Educating Archie
- Peter Brough and his doll Archie Andrews
- Genre: Comedy radio
- Country of origin: United Kingdom
- Language: English
- Home station: BBC Radio 4
- TV adaptations: Educating Archie (1958–1959)
- Starring: Peter Brough Archie Andrews
- Original release: June 1950 – February 1960

= Educating Archie =

British radio comedy show (1950–1960)

Educating Archie is a BBC Light Programme comedy show which was broadcast for nearly ten years between June 1950 and February 1960, mostly at lunchtime on Sundays. The programme featured ventriloquist Peter Brough and his doll Archie Andrews. The show was very popular, despite its unlikely central premise of a ventriloquist act on radio. Educating Archie averaged 15 million listeners, and a fan club boasted 250,000 members. It was so successful that in 1950, after only four months on the air, it won the Daily Mails Variety Award.

==Overview==
The programme introduced comedians who later became well known, including Tony Hancock as Archie's tutor, who would greet Archie with a weary "Oh, it's you again" and always replied to any put-down from him with "flipping kids". Other "tutors" included Benny Hill, Harry Secombe, Dick Emery, Bernard Bresslaw, Hattie Jacques, and Bruce Forsyth – together with a young Julie Andrews as Archie's girlfriend. Later, Beryl Reid took this role, playing the St Trinian's School-esque Monica with such catchphrases as "jolly hockey sticks" and "as the art mistress said to the gardener". Reid also played young Brummie girl Marleen, whose catchphrase was "Good evening, each".

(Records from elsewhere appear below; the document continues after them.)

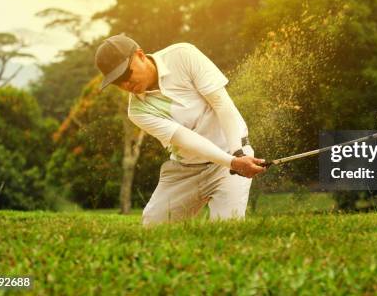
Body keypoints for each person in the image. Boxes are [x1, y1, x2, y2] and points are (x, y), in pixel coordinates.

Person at [94, 34, 266, 226]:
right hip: (186, 170)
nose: (126, 84)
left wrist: (237, 155)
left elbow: (221, 104)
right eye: (118, 82)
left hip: (230, 156)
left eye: (127, 74)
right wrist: (233, 162)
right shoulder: (137, 111)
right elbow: (186, 138)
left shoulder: (182, 55)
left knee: (227, 227)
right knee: (153, 226)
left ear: (140, 55)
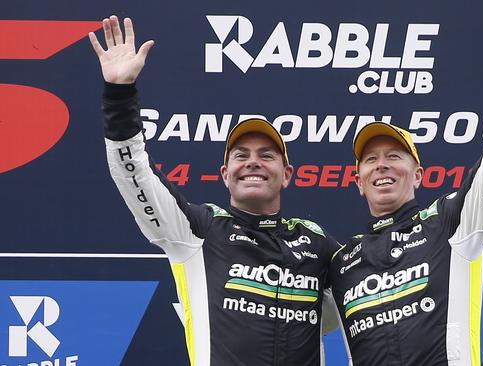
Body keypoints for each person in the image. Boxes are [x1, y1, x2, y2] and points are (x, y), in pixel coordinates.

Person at [89, 16, 340, 366]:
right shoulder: (199, 230)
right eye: (241, 156)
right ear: (226, 174)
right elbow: (136, 176)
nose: (253, 163)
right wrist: (119, 96)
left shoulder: (317, 242)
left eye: (266, 156)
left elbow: (375, 301)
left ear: (286, 175)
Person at [328, 2, 483, 365]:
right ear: (358, 181)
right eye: (371, 159)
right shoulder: (341, 262)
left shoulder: (452, 222)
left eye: (394, 157)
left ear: (419, 175)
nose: (382, 166)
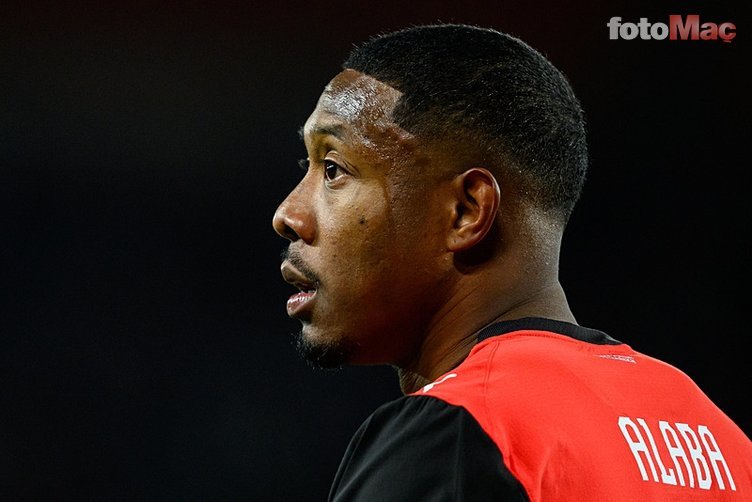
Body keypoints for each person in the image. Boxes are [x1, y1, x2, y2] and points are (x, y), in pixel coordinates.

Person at [272, 23, 751, 501]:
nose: (288, 215)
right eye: (306, 168)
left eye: (333, 169)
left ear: (465, 211)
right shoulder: (723, 442)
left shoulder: (457, 432)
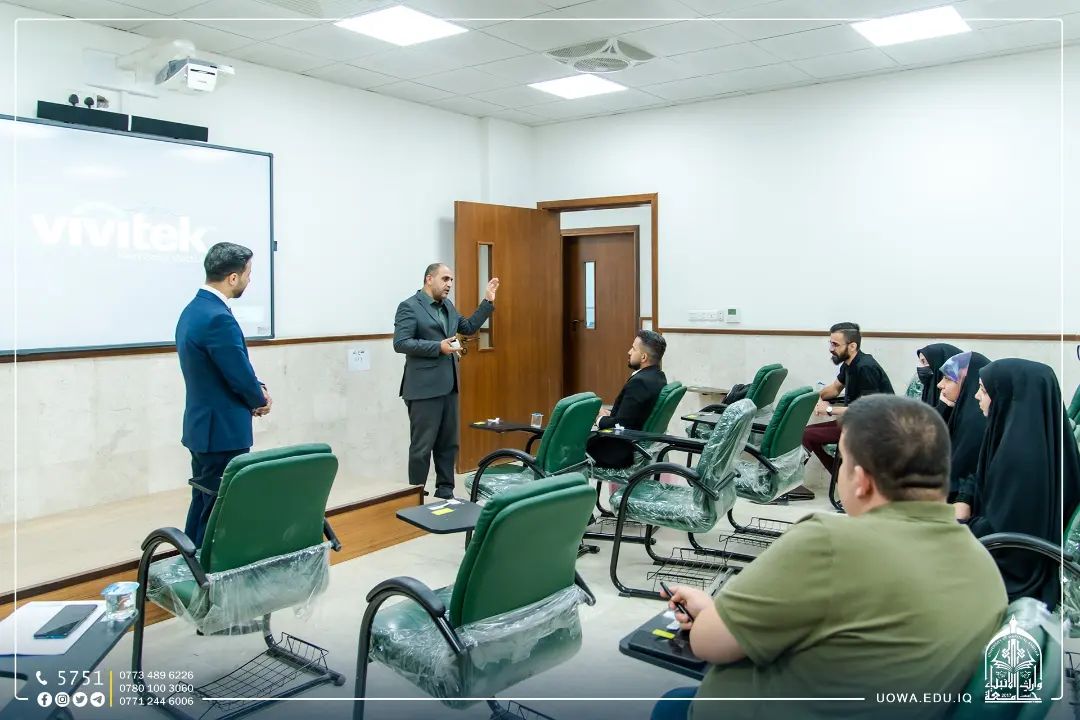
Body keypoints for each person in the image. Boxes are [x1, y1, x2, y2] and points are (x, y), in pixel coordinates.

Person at [653, 395, 1007, 720]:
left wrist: (710, 613)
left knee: (669, 704)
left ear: (861, 480)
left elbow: (709, 643)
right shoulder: (982, 563)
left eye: (843, 461)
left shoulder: (829, 542)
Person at [963, 358, 1080, 605]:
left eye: (983, 389)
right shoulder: (1036, 436)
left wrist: (960, 525)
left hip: (1018, 569)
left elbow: (1005, 536)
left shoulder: (1020, 456)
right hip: (1019, 550)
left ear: (1009, 397)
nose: (976, 396)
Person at [176, 242, 270, 547]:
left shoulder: (193, 309)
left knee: (204, 502)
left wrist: (255, 389)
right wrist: (260, 398)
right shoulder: (218, 317)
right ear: (232, 277)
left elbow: (221, 368)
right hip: (223, 432)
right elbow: (237, 372)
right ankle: (209, 569)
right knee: (220, 511)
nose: (249, 280)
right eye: (248, 273)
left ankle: (190, 560)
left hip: (203, 427)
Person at [394, 262, 498, 499]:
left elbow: (468, 327)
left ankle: (445, 492)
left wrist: (487, 301)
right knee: (422, 448)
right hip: (422, 389)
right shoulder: (409, 306)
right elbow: (400, 343)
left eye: (451, 280)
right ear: (429, 279)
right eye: (445, 279)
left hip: (449, 386)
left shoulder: (448, 306)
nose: (449, 284)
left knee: (448, 444)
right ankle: (416, 496)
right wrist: (437, 347)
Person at [802, 322, 894, 471]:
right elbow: (834, 389)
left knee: (807, 435)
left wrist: (829, 409)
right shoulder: (849, 363)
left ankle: (841, 476)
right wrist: (814, 398)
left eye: (835, 345)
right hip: (855, 422)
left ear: (852, 346)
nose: (831, 349)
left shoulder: (865, 367)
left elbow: (868, 410)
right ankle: (840, 476)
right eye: (830, 343)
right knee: (806, 434)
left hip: (873, 427)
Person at [586, 330, 668, 468]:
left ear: (643, 357)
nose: (629, 352)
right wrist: (610, 415)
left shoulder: (640, 382)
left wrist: (599, 418)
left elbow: (622, 425)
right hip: (633, 441)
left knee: (569, 448)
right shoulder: (658, 376)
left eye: (633, 349)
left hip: (618, 451)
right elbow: (632, 415)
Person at [936, 351, 990, 507]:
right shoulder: (961, 411)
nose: (940, 384)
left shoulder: (976, 422)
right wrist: (943, 407)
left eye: (948, 379)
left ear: (969, 382)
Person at [915, 342, 962, 413]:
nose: (921, 367)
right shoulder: (921, 385)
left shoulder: (956, 393)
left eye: (924, 361)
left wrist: (943, 406)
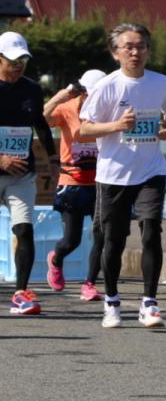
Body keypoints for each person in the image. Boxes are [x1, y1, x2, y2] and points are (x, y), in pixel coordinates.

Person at [79, 24, 166, 329]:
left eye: (141, 46)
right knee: (114, 240)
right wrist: (116, 125)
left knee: (151, 231)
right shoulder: (107, 86)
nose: (135, 52)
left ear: (148, 50)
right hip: (114, 175)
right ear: (116, 53)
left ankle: (149, 302)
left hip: (151, 170)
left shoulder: (161, 82)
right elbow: (84, 128)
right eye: (128, 47)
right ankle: (111, 301)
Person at [0, 31, 58, 315]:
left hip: (21, 174)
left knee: (24, 229)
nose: (18, 65)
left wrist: (55, 159)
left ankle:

Max Bygraves later played Archie's tutor, with the catchphrases "I've arrived, and to prove it, I'm here" and "That's a good idea ... son!". The duo recorded two songs from the show on the His Master's Voice label: "The Dummy Song" and "Lovely Dollar Lolly".

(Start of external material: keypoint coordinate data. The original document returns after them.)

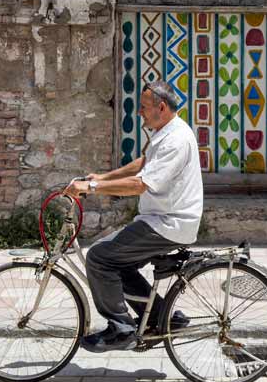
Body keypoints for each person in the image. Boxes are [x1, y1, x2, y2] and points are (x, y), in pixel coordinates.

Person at [63, 80, 204, 352]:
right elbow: (144, 164)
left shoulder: (175, 139)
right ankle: (163, 317)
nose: (139, 112)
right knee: (118, 262)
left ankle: (121, 328)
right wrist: (104, 177)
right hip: (160, 219)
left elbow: (141, 183)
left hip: (169, 223)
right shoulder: (167, 132)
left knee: (99, 257)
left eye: (144, 107)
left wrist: (92, 187)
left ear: (161, 108)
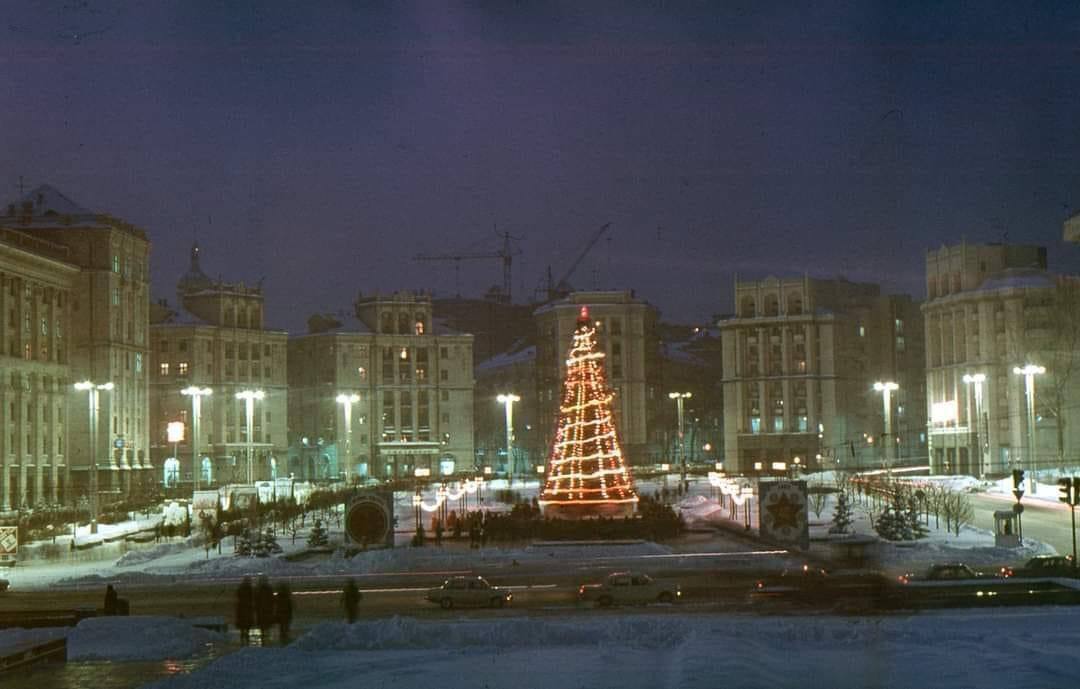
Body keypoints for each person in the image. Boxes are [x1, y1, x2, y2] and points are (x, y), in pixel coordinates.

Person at [255, 576, 276, 645]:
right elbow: (272, 600)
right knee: (266, 624)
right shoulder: (268, 589)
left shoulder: (258, 589)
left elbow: (256, 600)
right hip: (267, 610)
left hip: (261, 610)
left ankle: (263, 636)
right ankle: (266, 636)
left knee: (262, 625)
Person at [236, 577, 254, 646]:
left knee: (243, 627)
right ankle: (246, 640)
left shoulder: (241, 589)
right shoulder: (250, 589)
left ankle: (243, 640)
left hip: (242, 610)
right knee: (246, 627)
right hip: (247, 610)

Archie's the Boy was a spin-off series that aired from November 1954 to March 1955. The series ran for twenty half-hour episodes broadcast on the BBC Light Programme. It starred Peter Brough, Beryl Reid, Benny Hill, and Graham Stark.

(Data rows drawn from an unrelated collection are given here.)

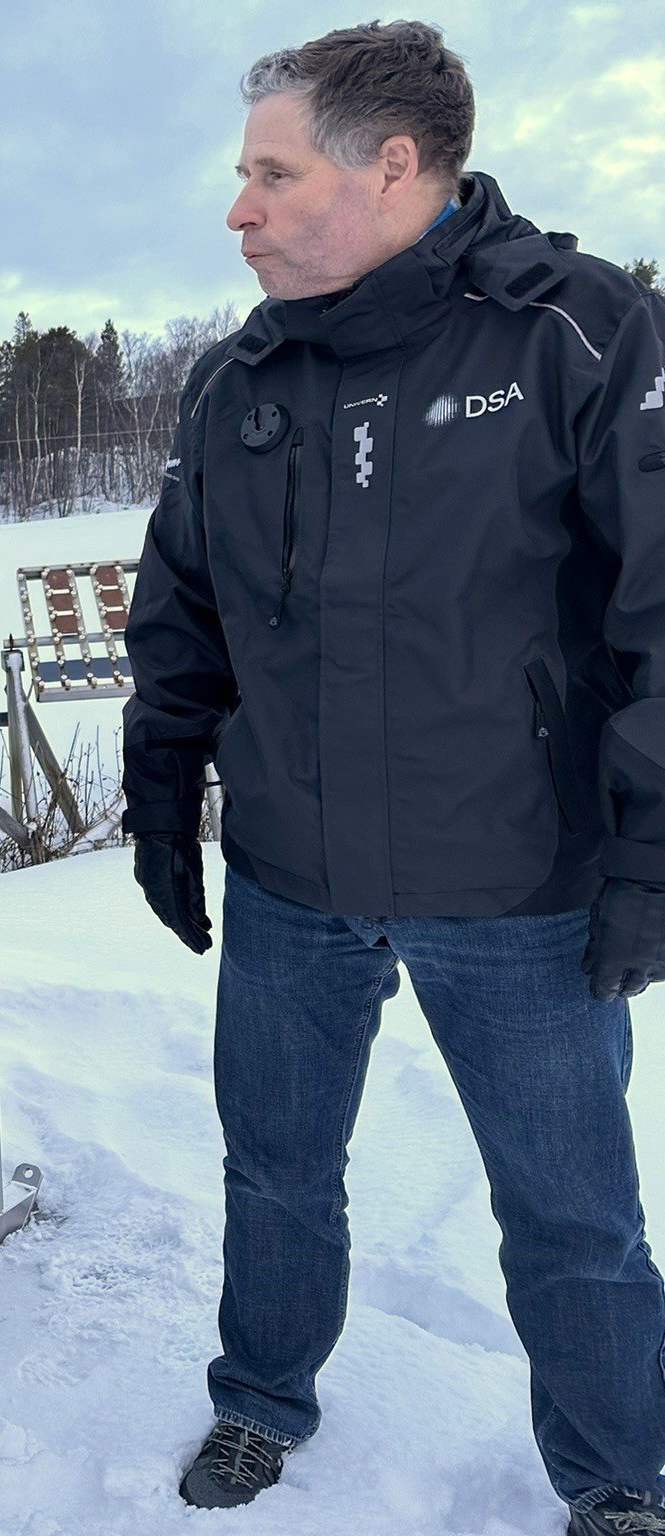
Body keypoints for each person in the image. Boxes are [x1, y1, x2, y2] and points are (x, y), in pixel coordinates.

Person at [123, 21, 665, 1531]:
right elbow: (183, 609)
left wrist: (651, 849)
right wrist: (164, 792)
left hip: (519, 889)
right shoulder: (235, 381)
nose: (238, 208)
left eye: (271, 174)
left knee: (572, 1216)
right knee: (275, 1170)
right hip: (295, 882)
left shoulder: (584, 329)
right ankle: (262, 1396)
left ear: (396, 167)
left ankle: (621, 1474)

== ITV sitcom adaptation ==

In 1958, Educating Archie was adapted as a television sitcom produced by the ITV company Associated-Rediffusion and broadcast under the same name. This version, which was broadcast in 1958–9, featured the ventriloquist's dummy Archie Andrews taking on a life of its own, talking and walking all over its creator Peter Brough, aided and abetted by a housekeeper played by Irene Handl, a non-paying lodger played by Freddie Sales (later Ray Barrett), and a jack-of-all-trades played by Dick Emery.